Description of the task
Please find every line in the data below that contains the word "SUPER" and copy each one.

The data
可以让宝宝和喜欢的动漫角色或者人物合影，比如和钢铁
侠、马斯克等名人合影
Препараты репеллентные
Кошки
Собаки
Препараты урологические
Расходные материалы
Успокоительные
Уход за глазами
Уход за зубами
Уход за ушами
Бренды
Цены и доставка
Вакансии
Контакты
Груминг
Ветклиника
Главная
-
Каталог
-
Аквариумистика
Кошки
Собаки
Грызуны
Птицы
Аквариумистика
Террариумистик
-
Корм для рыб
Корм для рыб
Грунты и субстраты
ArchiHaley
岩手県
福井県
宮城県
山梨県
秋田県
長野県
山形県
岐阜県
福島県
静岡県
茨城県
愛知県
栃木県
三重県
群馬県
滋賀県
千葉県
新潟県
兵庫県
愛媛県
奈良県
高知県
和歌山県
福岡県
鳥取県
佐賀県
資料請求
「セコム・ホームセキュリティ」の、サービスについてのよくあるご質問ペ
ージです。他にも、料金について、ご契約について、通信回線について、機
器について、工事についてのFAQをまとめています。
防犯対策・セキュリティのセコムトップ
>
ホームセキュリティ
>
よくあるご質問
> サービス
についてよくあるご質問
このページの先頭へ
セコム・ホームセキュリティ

...

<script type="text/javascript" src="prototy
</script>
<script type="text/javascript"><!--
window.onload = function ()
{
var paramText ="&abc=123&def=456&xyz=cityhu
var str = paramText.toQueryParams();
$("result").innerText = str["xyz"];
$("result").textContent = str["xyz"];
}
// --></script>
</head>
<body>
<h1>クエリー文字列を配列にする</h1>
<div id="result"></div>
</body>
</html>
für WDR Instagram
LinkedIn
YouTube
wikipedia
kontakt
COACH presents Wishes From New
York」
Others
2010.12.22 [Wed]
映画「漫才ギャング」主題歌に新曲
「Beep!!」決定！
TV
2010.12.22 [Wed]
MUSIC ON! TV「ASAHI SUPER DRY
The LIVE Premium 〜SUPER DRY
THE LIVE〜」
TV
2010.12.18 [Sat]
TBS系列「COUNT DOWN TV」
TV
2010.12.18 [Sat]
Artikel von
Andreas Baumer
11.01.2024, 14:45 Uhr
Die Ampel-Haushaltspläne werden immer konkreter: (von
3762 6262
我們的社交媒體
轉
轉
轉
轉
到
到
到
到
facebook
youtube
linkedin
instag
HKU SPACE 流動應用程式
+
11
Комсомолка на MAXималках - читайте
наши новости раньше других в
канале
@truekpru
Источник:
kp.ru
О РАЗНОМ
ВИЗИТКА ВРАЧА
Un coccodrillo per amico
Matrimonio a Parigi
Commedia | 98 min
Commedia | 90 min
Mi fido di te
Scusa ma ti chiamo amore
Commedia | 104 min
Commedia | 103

Response below
MUSIC ON! TV「ASAHI SUPER DRY
The LIVE Premium 〜SUPER DRY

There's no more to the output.